Abstract B070: Deciphering the ubiquitin code with polyubiquitin chain selective affinity matrices

Post-translational modification of proteins by ubiquitin (Ub) is a versatile process, highly dynamic, and involved in nearly all aspects of biologic functions in eukaryotes. Dysregulation of ubiquitylation has been implicated in a plethora of pathologic conditions ranging from developmental abnormalities and autoimmune to neurodegenerative diseases and a variety of cancers. Ub is attached, via isopeptide bonds, to lysine residues in the target protein through a cascade of enzymatic reactions. These Ub-moieties can then serve as substrates for the conjugation of additional Ubs, forming poly-ubiquitin chains, again through the formation of isopeptide bonds between the C-terminus of one Ub and any of seven lysine, or N-terminal methionine in the target Ub. The reversibility, heterogeneity, and diversity of these modifications combined with the lack of suitable tools have made it difficult to properly isolate and characterize poly-ubiquitylated cellular proteins. This chain complexity known as the “Ub code” requires diverse technical approaches to unravel its complexity. Recent publications have demonstrated that antibodies against Ub display linkage bias or are of poor quality for experiments requiring precise measurements. However, in 2009 a novel technology called TUBEs (Tandem-repeated Ub-Binding Entities) was developed. TUBEs have revolutionized the Ub field by allowing poly-ubiquitylated proteins to be purified from cellular extracts. Development of TUBEs that selectively bind K48, K63 poly-ubiquitylated proteins has helped understand the role of modified proteins in cell physiology.
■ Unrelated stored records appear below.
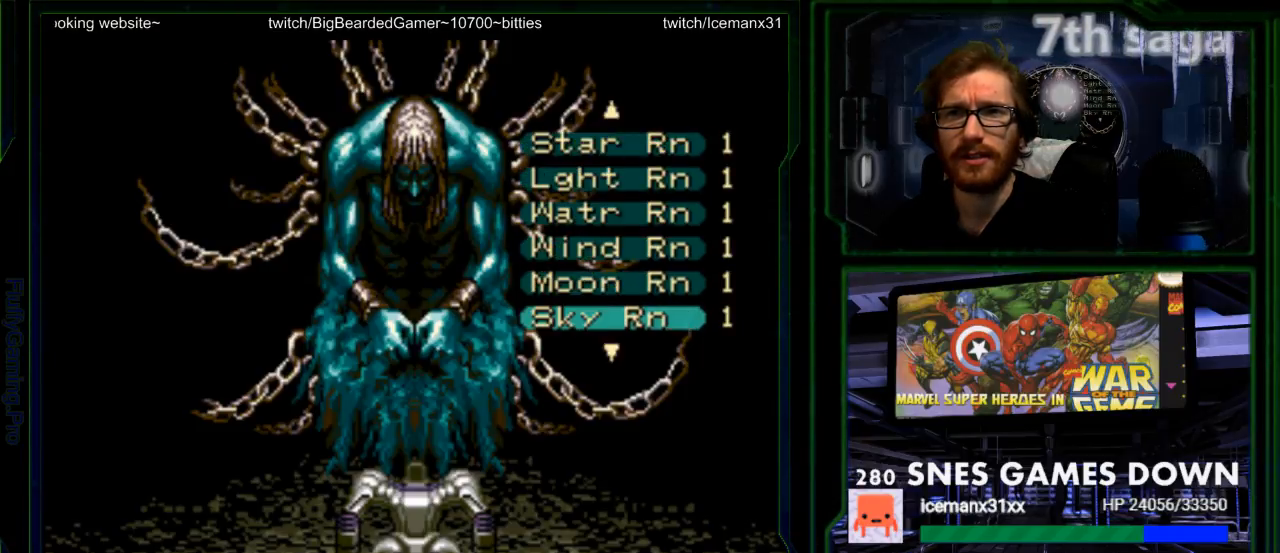
{"dt_ms": 500, "buttons": []}
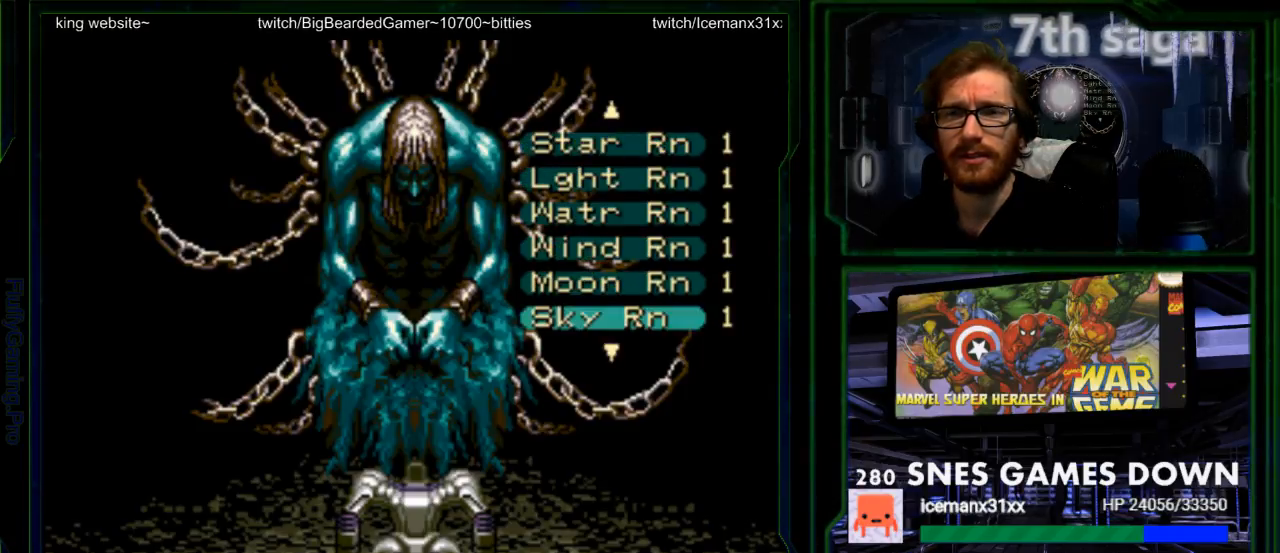
{"dt_ms": 500, "buttons": [], "events": []}
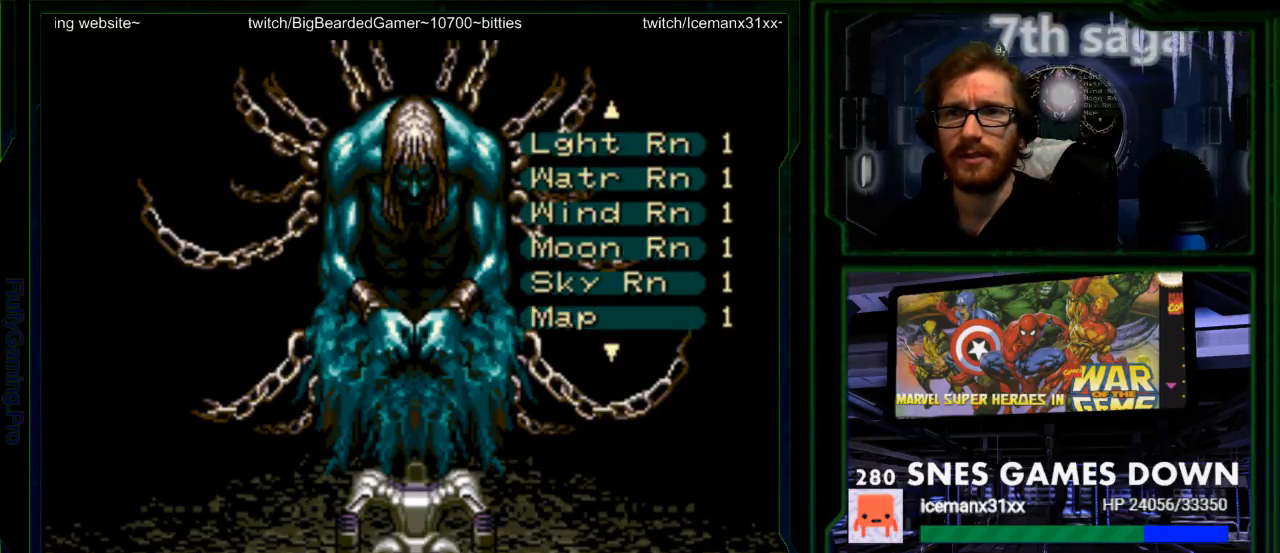
{"dt_ms": 500, "buttons": [], "events": [[250, "DPAD_UP", "down"], [317, "DPAD_UP", "up"], [417, "DPAD_UP", "down"], [500, "DPAD_UP", "up"]]}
In addition, derivatives of chain selective TUBEs have been used to develop novel assays for DUBs and ubiquitin ligases. This presentation will describe variants of TUBEs and their applications, as well as the new iterations of TUBEs aimed at identifying Ub-linkage specific functions and their biologic relevance. Citation Format: Rajesh Singh, Don Bosco Than, Sarah Julius, Xiaolong Lu, Peter Foote, Chengcheng Song. Deciphering the ubiquitin code with polyubiquitin chain selective affinity matrices [abstract]. In: Proceedings of the AACR-NCI-EORTC International Conference: Molecular Targets and Cancer Therapeutics; 2017 Oct 26-30; Philadelphia, PA. Philadelphia (PA): AACR; Mol Cancer Ther 2018;17(1 Suppl):Abstract nr B070.